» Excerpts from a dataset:
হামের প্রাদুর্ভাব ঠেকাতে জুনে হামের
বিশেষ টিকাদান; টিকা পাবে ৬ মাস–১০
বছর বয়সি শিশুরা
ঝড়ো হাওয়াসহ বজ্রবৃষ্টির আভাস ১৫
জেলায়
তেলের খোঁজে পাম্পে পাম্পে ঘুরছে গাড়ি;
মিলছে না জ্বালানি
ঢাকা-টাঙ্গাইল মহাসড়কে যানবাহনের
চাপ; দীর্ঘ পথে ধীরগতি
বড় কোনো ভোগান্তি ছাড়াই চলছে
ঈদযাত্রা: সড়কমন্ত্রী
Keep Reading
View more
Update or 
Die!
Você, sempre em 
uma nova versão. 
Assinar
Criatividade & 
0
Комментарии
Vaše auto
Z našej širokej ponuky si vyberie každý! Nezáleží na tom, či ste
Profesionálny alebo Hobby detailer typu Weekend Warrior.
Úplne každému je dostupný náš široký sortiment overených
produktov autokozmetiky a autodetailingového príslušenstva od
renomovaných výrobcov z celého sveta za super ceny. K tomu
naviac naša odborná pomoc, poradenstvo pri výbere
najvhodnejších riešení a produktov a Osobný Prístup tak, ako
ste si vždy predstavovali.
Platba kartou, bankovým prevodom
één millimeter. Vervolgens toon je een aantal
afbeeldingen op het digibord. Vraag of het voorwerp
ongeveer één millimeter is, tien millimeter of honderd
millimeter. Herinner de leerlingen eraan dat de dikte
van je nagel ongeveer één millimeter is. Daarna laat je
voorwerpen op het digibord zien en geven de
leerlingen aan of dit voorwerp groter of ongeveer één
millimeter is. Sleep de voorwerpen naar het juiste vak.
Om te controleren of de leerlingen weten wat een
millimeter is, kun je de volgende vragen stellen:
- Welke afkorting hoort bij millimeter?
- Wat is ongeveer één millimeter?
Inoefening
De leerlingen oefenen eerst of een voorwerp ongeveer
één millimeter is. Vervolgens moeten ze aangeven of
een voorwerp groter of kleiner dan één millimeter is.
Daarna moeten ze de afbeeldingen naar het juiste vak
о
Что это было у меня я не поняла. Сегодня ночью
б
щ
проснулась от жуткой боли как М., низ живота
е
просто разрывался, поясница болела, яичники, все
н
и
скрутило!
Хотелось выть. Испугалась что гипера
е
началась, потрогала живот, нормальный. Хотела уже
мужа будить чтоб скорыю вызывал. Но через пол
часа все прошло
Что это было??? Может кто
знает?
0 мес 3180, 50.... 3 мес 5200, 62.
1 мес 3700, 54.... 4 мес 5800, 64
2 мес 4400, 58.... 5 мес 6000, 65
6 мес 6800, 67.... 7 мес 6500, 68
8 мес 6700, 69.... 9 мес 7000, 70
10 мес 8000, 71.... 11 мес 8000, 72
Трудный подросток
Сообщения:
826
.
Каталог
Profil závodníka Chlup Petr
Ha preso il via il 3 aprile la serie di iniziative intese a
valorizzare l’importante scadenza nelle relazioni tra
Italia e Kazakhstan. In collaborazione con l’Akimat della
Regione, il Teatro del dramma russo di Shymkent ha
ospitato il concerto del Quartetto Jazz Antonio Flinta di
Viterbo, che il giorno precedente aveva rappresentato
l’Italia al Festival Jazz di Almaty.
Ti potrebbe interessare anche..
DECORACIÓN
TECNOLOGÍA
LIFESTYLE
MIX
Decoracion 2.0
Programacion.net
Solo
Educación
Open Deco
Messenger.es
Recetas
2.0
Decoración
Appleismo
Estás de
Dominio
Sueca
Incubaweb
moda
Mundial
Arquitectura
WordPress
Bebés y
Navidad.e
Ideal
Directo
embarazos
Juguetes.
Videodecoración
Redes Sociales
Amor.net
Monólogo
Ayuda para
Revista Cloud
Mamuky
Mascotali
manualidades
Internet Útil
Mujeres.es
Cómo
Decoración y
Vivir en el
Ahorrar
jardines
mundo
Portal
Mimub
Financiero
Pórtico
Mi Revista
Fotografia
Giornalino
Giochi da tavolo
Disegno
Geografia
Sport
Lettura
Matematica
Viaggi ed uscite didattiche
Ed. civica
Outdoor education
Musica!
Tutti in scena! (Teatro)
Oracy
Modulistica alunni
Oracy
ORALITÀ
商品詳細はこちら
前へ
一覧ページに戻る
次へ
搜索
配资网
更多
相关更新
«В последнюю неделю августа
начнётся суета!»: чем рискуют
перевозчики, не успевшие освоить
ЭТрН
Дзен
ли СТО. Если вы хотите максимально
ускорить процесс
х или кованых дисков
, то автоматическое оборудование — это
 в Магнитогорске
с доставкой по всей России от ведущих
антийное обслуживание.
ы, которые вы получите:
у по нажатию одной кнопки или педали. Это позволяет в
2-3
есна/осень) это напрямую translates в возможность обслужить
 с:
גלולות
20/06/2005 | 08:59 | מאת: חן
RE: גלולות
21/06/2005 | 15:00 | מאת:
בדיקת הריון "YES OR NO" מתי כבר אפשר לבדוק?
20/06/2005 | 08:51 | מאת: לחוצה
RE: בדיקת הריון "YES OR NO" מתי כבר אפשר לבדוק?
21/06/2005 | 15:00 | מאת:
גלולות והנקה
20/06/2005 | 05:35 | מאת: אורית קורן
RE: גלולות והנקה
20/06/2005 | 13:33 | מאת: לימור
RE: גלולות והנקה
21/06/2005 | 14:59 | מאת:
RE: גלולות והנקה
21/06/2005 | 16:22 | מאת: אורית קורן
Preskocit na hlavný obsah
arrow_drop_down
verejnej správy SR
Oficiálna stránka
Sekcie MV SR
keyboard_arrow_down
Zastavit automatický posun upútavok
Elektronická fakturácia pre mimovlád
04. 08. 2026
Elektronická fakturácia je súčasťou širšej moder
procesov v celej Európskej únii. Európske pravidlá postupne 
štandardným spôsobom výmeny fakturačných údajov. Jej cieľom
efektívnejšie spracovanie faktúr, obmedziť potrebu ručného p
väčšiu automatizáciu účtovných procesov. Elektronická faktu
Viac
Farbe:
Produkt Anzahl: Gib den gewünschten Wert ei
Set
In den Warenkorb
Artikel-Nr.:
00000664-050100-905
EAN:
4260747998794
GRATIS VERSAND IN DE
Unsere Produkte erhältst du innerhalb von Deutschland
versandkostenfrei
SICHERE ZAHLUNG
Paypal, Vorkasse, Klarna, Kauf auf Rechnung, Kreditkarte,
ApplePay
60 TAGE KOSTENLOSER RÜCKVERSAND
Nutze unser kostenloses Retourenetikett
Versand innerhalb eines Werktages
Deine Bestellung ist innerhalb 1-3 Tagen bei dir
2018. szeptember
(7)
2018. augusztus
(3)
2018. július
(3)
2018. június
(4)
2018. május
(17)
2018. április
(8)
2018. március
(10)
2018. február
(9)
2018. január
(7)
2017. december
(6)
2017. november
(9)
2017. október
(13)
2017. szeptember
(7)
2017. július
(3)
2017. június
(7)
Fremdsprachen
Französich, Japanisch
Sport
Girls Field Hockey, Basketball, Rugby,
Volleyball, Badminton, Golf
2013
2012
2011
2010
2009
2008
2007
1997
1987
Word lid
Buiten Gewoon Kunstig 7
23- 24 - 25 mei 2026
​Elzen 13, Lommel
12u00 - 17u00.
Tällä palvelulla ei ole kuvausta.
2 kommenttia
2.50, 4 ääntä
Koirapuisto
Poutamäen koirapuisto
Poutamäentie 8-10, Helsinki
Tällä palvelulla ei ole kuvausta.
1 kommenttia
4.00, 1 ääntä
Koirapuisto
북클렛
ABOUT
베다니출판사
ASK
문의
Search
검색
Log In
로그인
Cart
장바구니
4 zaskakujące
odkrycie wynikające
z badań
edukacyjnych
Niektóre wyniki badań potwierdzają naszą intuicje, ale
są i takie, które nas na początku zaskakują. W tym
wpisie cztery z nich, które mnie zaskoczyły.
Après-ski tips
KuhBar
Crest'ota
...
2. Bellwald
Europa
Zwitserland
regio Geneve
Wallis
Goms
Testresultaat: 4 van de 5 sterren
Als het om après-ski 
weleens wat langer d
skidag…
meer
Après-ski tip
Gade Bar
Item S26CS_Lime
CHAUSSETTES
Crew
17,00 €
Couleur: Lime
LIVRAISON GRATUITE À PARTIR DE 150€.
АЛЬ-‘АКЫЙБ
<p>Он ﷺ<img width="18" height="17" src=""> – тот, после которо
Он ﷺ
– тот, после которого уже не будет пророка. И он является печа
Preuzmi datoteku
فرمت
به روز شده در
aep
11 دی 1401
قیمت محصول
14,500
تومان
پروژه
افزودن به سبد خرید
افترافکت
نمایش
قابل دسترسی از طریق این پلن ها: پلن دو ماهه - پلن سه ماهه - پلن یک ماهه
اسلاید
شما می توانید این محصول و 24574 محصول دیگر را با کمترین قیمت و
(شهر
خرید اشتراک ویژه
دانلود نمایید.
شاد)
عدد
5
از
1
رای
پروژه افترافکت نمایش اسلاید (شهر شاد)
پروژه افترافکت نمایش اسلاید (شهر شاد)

» What you should do: From the entries above, write out only the lines starting at the line that holds "Что это было??? Может кто" and ending at the line that holds "valorizzare l’importante scadenza", keeping both and matching them exactly.

» Answer box:
Что это было??? Может кто
знает?
0 мес 3180, 50.... 3 мес 5200, 62.
1 мес 3700, 54.... 4 мес 5800, 64
2 мес 4400, 58.... 5 мес 6000, 65
6 мес 6800, 67.... 7 мес 6500, 68
8 мес 6700, 69.... 9 мес 7000, 70
10 мес 8000, 71.... 11 мес 8000, 72
Трудный подросток
Сообщения:
826
.
Каталог
Profil závodníka Chlup Petr
Ha preso il via il 3 aprile la serie di iniziative intese a
valorizzare l’importante scadenza nelle relazioni tra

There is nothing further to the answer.